### VORGEGEBENER TEXT
- - - -
Forscherinnen und Forscher der ETH Zürich haben nun in Zusammenarbeit mit der Universitätsklinik Balgrist eine Art Schnelltest entwickelt, der auf Bakteriophagen basiert - das sind Viren, die ausschließlich Bakterien befallen. Zudem haben sie die Phagen genetisch modifiziert, dass sie die krankheitserregenden Bakterien möglichst effizient zerstören.

Diagnose per Lichtsignal

Bakterien dienen den Bakteriophagen als Wirte. Die Phagen sind hochspezialisierte Viren, die jeweils nur eine bestimmte Bakterienart oder -stamm befallen, angreifen und zerstören können. Diese Eigenschaft haben die Forschenden sich zu Nutzen gemacht: Sie haben die auf Harnwegsinfekt-Bakterien spezialisierten Phagen so modifiziert, dass die infizierten Wirtsbakterien nach Kontakt mit den Phagen ein Lichtsignal abgeben.

In Zukunft könnten die Bakterien so direkt in der Urinprobe nachgewiesen werden. Daraufhin kann Betroffenen entweder ein passendes Antibiotikum verschrieben werden, oder sie könnten auch direkt mit den passenden Phagen therapiert werden.

Renaissance der Phagen

Phagentherapien sind bereits seit über 100 Jahren bekannt, gerieten aber in westlichen Industrieländern mit der Entdeckung der Antibiotika in Vergessenheit. Doch immer mehr Bakterien werden gegen Antibiotika resistent.
- - - -
### AUFGABENSTELLUNG
Führe bitte den Text über Phagen gegen Harnwegsinfekte im Anschluss an seinen letzten Satz weiter. Die Datensätze haben mit dem Text nichts zu tun.

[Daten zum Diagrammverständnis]
- - - -
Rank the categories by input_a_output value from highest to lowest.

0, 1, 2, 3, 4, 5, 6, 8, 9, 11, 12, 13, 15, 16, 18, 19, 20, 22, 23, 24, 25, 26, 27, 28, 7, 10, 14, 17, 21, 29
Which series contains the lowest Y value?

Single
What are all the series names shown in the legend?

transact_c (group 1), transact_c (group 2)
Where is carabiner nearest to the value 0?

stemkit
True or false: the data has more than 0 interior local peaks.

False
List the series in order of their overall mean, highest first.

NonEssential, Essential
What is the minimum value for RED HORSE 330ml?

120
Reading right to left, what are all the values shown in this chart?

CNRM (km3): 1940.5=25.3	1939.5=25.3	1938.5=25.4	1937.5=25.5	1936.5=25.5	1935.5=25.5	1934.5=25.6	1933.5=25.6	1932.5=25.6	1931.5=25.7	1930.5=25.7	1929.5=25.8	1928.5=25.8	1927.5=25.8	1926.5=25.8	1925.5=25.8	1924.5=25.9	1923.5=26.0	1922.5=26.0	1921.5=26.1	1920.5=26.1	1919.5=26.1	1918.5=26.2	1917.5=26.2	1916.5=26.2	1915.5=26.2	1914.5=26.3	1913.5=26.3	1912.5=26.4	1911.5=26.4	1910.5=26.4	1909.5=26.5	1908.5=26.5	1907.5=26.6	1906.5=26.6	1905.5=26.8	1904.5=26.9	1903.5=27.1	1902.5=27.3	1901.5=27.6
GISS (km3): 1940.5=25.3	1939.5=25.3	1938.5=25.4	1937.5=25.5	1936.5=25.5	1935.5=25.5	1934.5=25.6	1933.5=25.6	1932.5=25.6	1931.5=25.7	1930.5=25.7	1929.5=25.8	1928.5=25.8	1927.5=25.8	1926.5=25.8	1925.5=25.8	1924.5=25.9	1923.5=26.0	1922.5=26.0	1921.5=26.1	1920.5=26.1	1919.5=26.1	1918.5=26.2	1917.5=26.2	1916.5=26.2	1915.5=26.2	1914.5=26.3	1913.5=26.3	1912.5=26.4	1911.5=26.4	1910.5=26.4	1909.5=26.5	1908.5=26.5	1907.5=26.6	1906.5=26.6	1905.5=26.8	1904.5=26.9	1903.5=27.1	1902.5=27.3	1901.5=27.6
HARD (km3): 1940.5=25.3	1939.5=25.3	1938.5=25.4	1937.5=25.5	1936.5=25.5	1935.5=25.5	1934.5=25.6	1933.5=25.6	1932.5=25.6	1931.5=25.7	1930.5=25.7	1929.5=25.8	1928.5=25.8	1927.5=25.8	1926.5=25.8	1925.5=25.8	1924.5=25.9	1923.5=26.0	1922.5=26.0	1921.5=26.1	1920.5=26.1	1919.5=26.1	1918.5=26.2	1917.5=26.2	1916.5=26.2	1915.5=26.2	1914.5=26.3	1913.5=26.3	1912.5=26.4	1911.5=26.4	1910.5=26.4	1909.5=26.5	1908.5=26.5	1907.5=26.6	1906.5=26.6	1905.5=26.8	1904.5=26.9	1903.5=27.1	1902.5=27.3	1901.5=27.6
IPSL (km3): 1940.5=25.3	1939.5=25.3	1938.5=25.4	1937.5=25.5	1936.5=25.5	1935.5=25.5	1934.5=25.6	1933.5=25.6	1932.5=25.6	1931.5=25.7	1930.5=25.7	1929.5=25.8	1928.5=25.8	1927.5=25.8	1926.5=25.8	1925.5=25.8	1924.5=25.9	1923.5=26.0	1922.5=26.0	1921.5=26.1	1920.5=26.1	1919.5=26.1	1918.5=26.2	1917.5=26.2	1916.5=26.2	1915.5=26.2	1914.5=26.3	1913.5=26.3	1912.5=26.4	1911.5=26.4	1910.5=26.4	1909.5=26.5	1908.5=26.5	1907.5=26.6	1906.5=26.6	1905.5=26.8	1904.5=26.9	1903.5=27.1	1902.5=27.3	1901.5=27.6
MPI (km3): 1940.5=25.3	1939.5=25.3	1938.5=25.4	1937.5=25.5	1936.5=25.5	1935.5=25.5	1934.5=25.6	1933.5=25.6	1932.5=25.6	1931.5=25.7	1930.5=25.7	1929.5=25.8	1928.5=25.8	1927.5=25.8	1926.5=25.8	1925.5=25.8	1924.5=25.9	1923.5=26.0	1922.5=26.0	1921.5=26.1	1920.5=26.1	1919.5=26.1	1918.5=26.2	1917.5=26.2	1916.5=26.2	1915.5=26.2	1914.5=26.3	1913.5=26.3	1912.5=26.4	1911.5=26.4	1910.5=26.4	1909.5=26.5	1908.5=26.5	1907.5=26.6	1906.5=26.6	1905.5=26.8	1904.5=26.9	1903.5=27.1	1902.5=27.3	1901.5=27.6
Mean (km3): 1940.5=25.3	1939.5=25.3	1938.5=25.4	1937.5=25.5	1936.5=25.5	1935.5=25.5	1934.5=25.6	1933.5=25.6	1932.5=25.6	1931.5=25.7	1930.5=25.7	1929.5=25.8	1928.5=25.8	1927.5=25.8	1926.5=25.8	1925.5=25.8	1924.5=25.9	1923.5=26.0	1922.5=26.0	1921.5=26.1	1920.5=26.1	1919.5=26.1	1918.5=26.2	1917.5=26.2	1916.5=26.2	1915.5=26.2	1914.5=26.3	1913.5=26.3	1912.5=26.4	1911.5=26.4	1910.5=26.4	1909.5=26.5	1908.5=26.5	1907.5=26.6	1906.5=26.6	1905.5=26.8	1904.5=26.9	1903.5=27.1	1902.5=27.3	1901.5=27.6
- - - -
### LÖSUNG
Bakteriophagen haben den entscheidenden Vorteil, dass sie nur ein einziges Zielbakterium angreifen, ähnlich wie ein Scharfschütze. Antibiotika hingegen zerstören auch die Begleitflora. "Außerdem ist die Verträglichkeit [der Phagen] sehr gut - wir nehmen mit der Nahrung täglich Milliarden von Phagen auf, ohne dass es dabei relevante Nebenwirkungen gibt", sagt Mathias W. Pletz, Direktor des Instituts für Infektionsmedizin und Krankenhaushygiene des Universitätsklinikums Jena.

Allerdings hat die Phagentherapie auch Nachteile: Sie muss genau auf die Bakterien zugeschnitten sein, die bei einem Patienten eine Infektion auslösen. Alexander Harms, Assistenzprofessor für Molekulare Phagenbiologie der Technischen Hochschule Zürich, sieht eine Möglichkeit in "vorgefertigten 'Phagen-Cocktails', (…) da sie gerade für alltägliche und nicht lebensbedrohliche Infektionen eine gute (…) Option sind, die den Einsatz von Antibiotika ergänzen und vielleicht auch teilweise ersetzen könnte".

Zusammenspiel von Bakteriophagen und Antibiotika

Außerdem gibt es eine schnelle Entwicklung von Resistenzen gegenüber den eingesetzten Phagen. Den Bakterien fällt es jedoch schwer, gegen Antibiotika und Phagen gleichzeitig Resistenzen zu entwickeln. Wenn man Bakterien also einem hohen Phagendruck aussetzt, entwickeln sich Resistenzen gegenüber den Phagen, wodurch dann häufig aber wieder eine Antibiotikatherapie möglich wird.

"Wir müssen dieses Potenzial nutzen, um Antibiotika und Phagen auf elegante und flexible Weise zu kombinieren", sagt Julia Frunzke, Leiterin der Arbeitsgruppe Bakterielle Netzwerke und Interaktionen am Institut für Bio- und Geowissenschaften am Forschungszentrum Jülich.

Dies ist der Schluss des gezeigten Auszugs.